Written exercise -> From the items below, copy out word for word every line from the one containing "pose: elev=326.5 azim=206.4" through the one containing "Dot at: (153, 216)", with both of those lines included. Leave the pictures out.

Provided information ->
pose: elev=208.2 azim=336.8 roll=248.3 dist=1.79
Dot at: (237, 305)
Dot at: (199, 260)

...

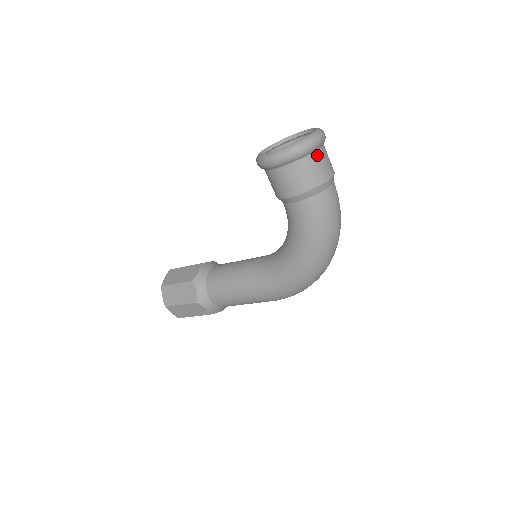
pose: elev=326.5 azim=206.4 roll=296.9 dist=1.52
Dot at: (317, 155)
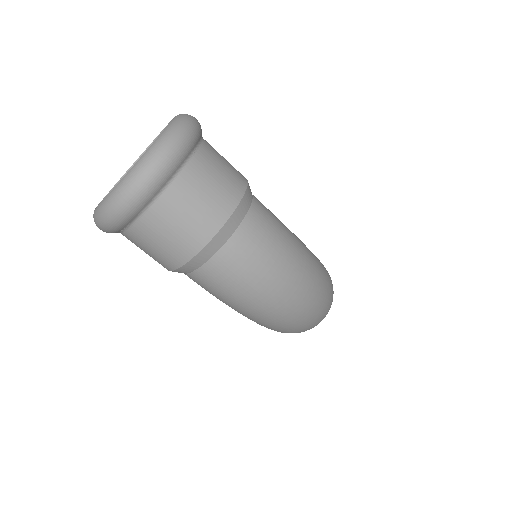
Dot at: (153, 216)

Final result ->
pose: elev=326.5 azim=206.4 roll=296.9 dist=1.52
Dot at: (317, 155)
Dot at: (153, 216)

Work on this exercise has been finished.